## Required task 1
Render the entries as a numbered list, covering everything from the line containing "Cebu: 9:16 -> 3:16" down to the final line of the entries, with blank lines omitted and all pictures left out.

## Document excerpt
--- start ---

The biggest change is the addition of a canine companion, Shadow, that follows the protagonist around. When the dog barks towards an enemy, the player can sic the dog on the enemy by pressing the attack button while crouching, allowing the player an opportunity to attack the enemy while it is being bitten by the dog. However, if the player takes too long to attack the bitten enemy or the enemy has a strong defense, then the dog will be hurt and turn into a harmless pup. The dog will then remain in pup form until the player acquires the next time bomb or finishes the stage.

The player's weapons consists of an unlimited supply of shuriken and a sword which is used when adjacent to an enemy. When the player collects half of the time bombs in each stage, stronger weapons are granted until the player finishes the stage or loses a life. The player can also use one of three random ninja magic (ninpo) techniques that will clear the entire screen of enemies. Normally, these techniques can only be used once per stage, but if the player continues the game by inserting more coins and pressing START, the protagonist restarts the stage with two units instead of one. Bonus points are awarded if the player completes the game without using shuriken or ninja magic.

--- end ---

## Required task 2
Extend the passage on the game's dog companion and weapons by writing the part that would come next.

## Exercise inputs
--- start ---

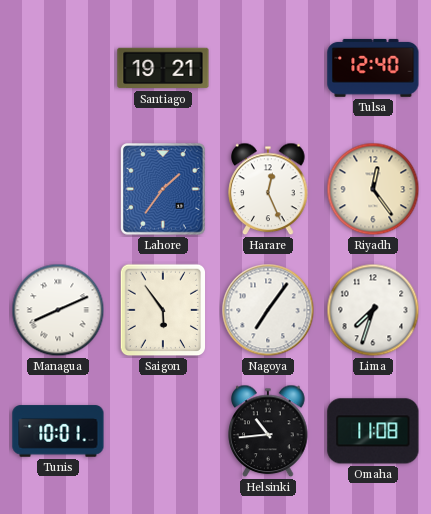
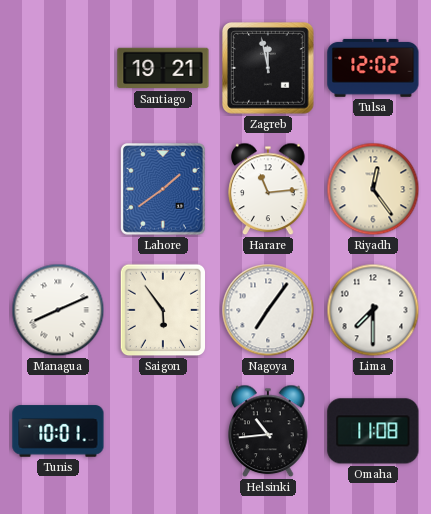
Zagreb: none -> 11:58
Tulsa: 12:40 -> 12:02
Lahore: 1:36 -> 1:39
Harare: 12:26 -> 11:14
Lima: 7:33 -> 7:30
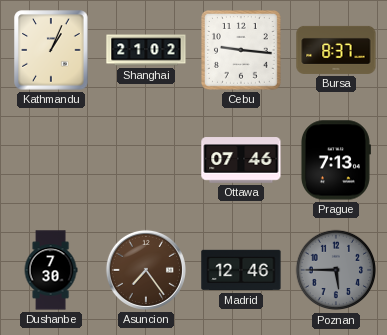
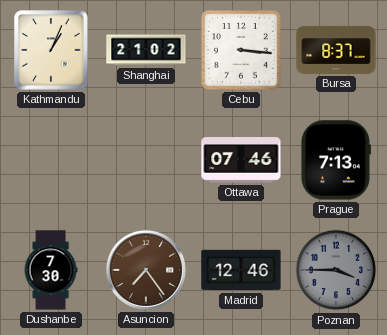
Cebu: 9:16 -> 3:16
Poznan: 5:45 -> 3:45
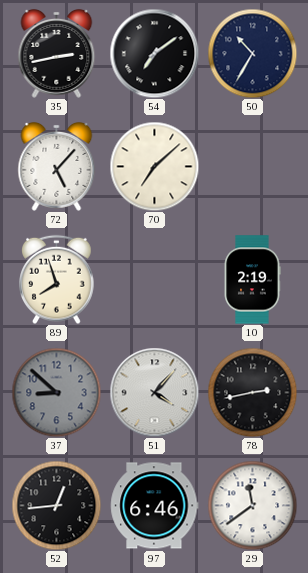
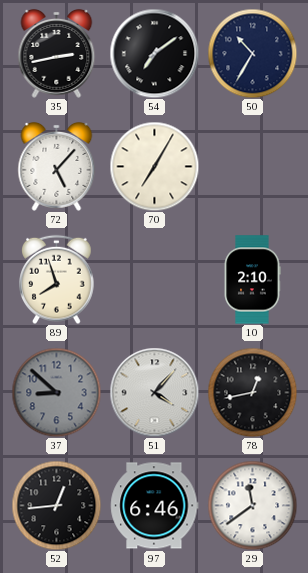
70: 7:08 -> 7:05
10: 2:19 -> 2:10
78: 2:43 -> 12:43
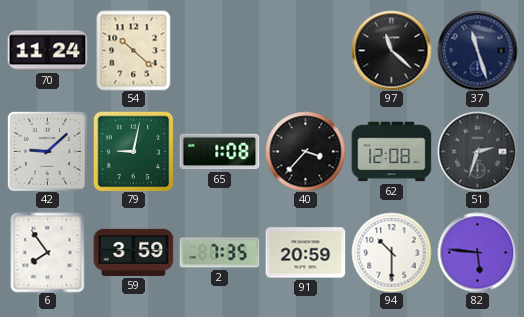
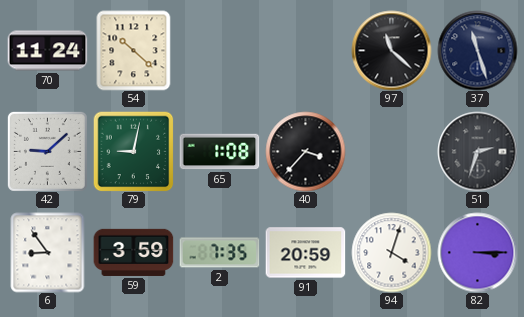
62: 12:08 -> none
6: 7:54 -> 8:54
94: 10:30 -> 4:03
82: 5:46 -> 3:15
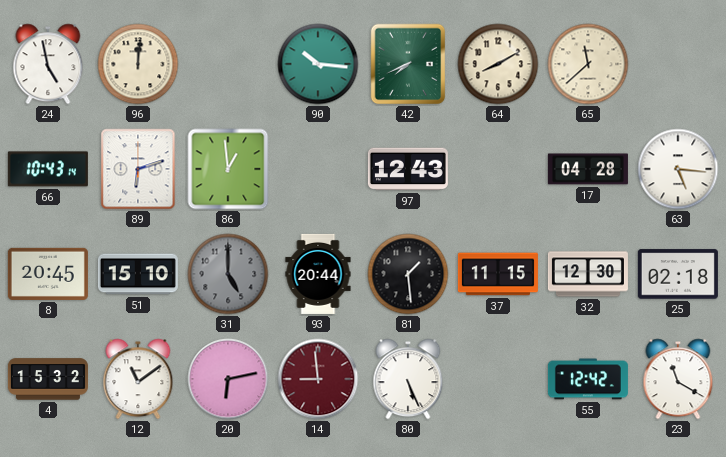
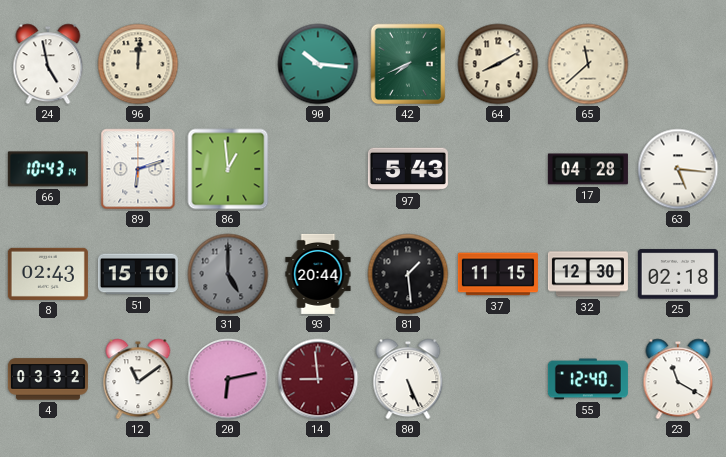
97: 12:43 -> 5:43
8: 20:45 -> 02:43
4: 15:32 -> 03:32
55: 12:42 -> 12:40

--- end ---

## Exercise output 1
1. Cebu: 9:16 -> 3:16
2. Poznan: 5:45 -> 3:45
3. 70: 7:08 -> 7:05
4. 10: 2:19 -> 2:10
5. 78: 2:43 -> 12:43
6. 62: 12:08 -> none
7. 6: 7:54 -> 8:54
8. 94: 10:30 -> 4:03
9. 82: 5:46 -> 3:15
10. 97: 12:43 -> 5:43
11. 8: 20:45 -> 02:43
12. 4: 15:32 -> 03:32
13. 55: 12:42 -> 12:40

## Exercise output 2
There are four different missions, consisting of three stages for the first mission and four stages each for the remaining three. In the first few stages of each mission, the player must collect a certain amount of time bombs scattered throughout the stage in order to proceed to the goal. The final stage in each mission is a confrontation between him and one of four bosses: an armoured giant throwing energy balls, a weaponized tank engine, a woman armed with a shield/weapon device, and a female ninja using magic and a naginata (the dog does not appear during boss battles).

Between each mission, there is a bonus stage minigame seen from the character's perspective as he tosses shuriken at enemy ninjas dropping down from a building. The player is awarded an extra life after successfully completing the minigame.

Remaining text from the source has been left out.